The ruling came in an appeal by the Wall Street Journal Europe against a High Court decision, backed by the Court of Appeal, that it should pay £40,000 damages to a billionaire Saudi car dealer, Mohammed Jameel, whose family owns Harwell Motors in Oxford.
The story, published in February 2002, said that bank accounts associated with a number of prominent Saudi citizens, including Mr Jameel’s family and its businesses, had been monitored by Saudi authorities at the request of US authorities to ensure no money was provided intentionally or knowingly to support terrorists.
Lord Hoffman, giving the lead judgment, said that the article was a perfect example of journalism for which the public interest defence should be available.
It was for judges to apply the public interest test but that publication easily passed that test, he said. Its thrust was to inform the public that the Saudis were cooperating with the US Treasury and monitoring accounts. "It was a serious contribution in measured tone to a subject of very considerable importance."
It could not be proved true because the existence of covert surveillance would be impossible to prove by evidence in open court. But that did not mean it did not happen.
The newspaper was entitled to report even serious defamations against individuals, so long as they "made a real contribution to the public interest element in the article".
The ruling also said that judges, with "leisure and hindsight" should not second-guess editorial decisions made in busy newsrooms.
The key test was whether a media organisation or newspaper acted fairly and responsibly in gathering and publishing the information, the judges said.
If the reporter and editor did so, and the information was of public importance, then the fact that it contained relevant but defamatory allegations against prominent people would not permit them to recover libel damages.
Baroness Hale of Richmond in her judgment said: "We need more such serious journalism in this country and our defamation law should encourage rather than discourage it."
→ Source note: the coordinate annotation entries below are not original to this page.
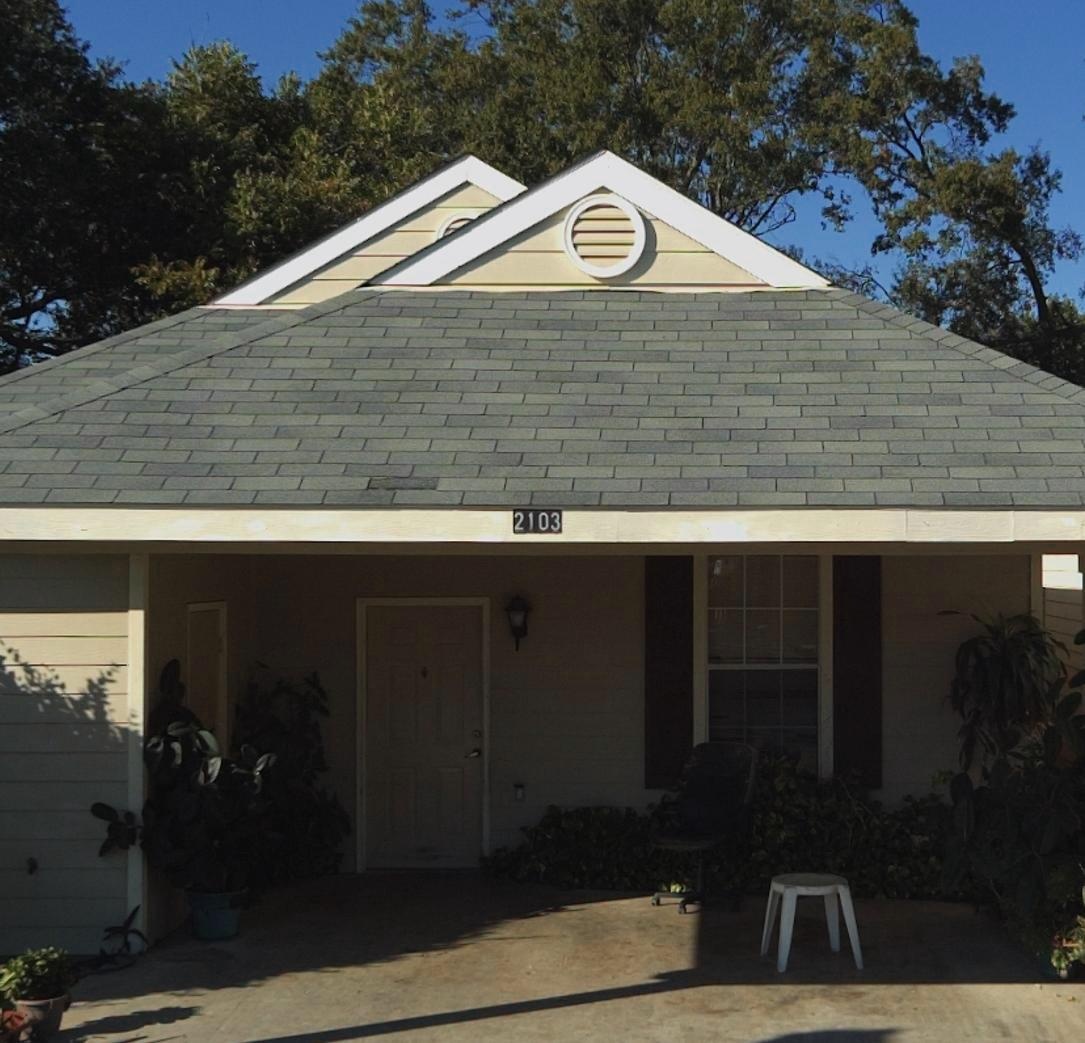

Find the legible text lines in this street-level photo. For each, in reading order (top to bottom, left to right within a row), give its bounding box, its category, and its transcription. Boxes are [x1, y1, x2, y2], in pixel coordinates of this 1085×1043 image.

[513, 510, 562, 533] StreetNumber: 2103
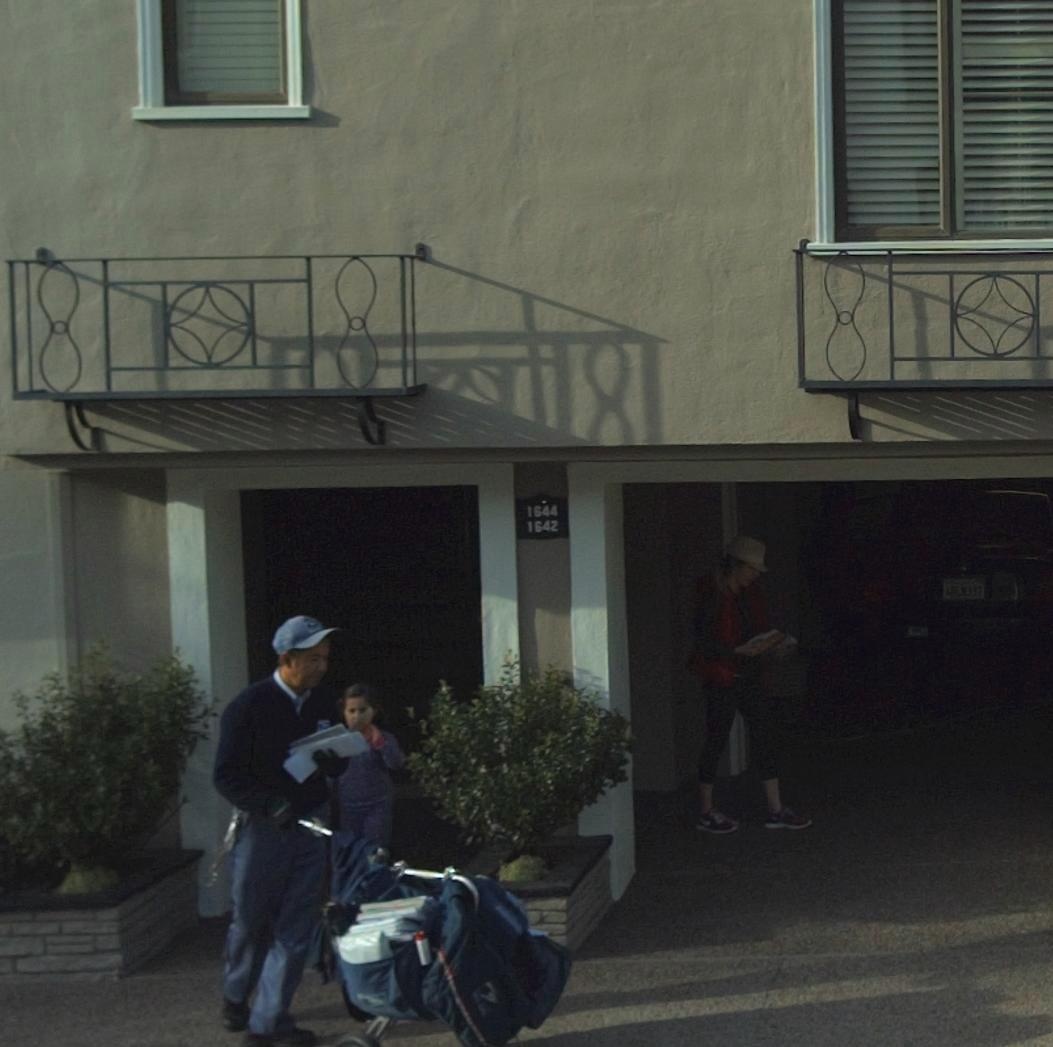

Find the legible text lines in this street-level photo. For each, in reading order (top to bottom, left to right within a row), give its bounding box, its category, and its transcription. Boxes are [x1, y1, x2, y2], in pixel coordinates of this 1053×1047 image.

[526, 503, 560, 519] StreetNumber: 1644
[525, 518, 560, 536] StreetNumber: 1642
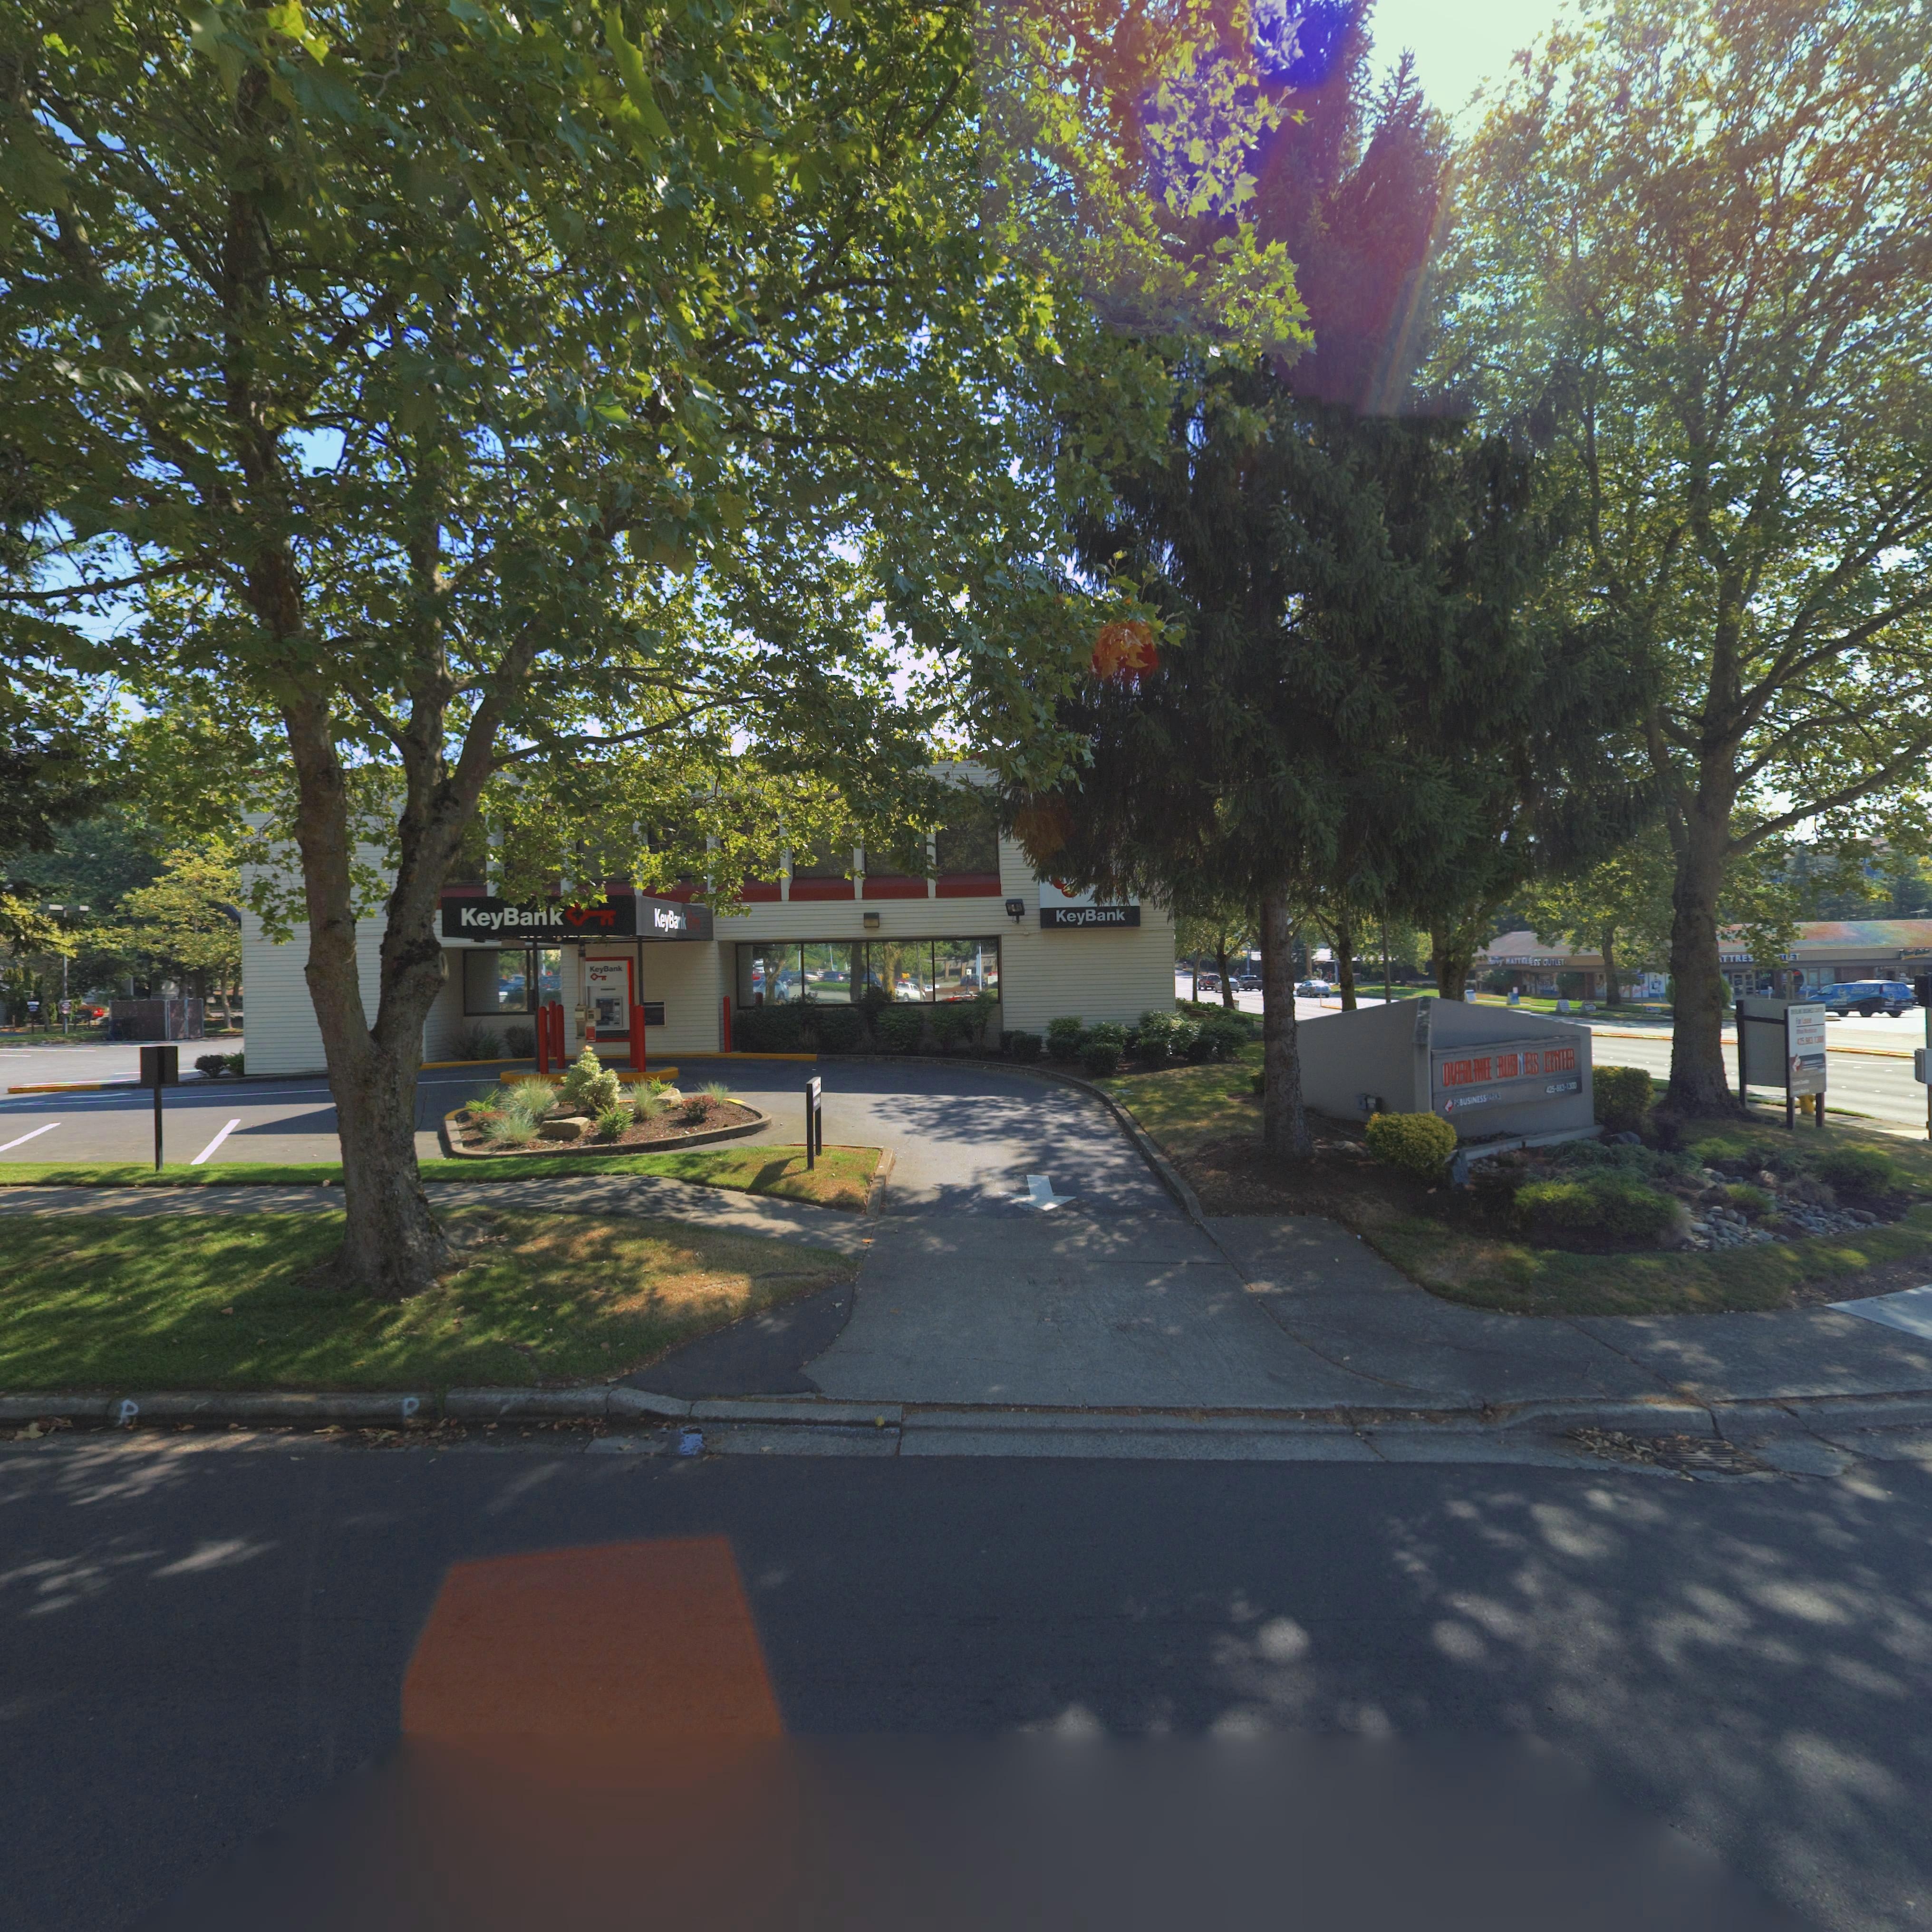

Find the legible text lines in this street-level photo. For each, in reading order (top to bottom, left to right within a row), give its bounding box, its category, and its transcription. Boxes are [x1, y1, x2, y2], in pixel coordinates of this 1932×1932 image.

Geoffrey Robertson, QC, author of Media Law, the standard textbook, who argued the case for the Journal, said: "The decision provides the media in Britain with an increased freedom to publish newsworthy stories.
"This is not a licence for irresponsible journalism. It frees investigative journalism from the chilling effect of libel actions, so long as the treatment is not sensational and the editorial behaviour is responsible.
"It will enable, and indeed encourage, editors to place more information into the public domain than at present.
"The decision is an important step in moving freedom of speech closer to that enjoyed by the US media under the First Amendment."
Dan Tench, a media partner at Olswang, said: "The judgment has enormous significance for serious journalism. Previously, the focus of libel hearings defended on the basis of the Reynolds defence was always on the newspaper, which faced an uphill struggle to demonstrate that it had acted responsibly.
"But following today’s ruling, it seems that as long as a publisher can show that it was writing serious journalism that engages the genuine public interest and so deserves to be protected, the focus will shift onto the claimant, who will need to prove not only that there were serious defects in the way the article was put together but also that those defects realistically led to the article as published being unfair."
Mr Jameel issued a statement today emphasising that he had only ever been interested in clearing his name.
Mr Jameel, whose £5.4 million gift saw the opening last week of the Victoria and Albert Museum’s new gallery of Islamic Art, said: "What the Wall Street Journal wrote in February 2002 was that the bank accounts of the ALJ Group were being monitored at the request of the US authorities.
"That was not true. Mr Justice Eady and the Court of Appeal ruled that I was libelled. The House of Lords ruled that I was not because it was reasonable for the Wall Street Journal Europe to print something that was false. So be it. I was only ever interested in proving that the allegations were untrue."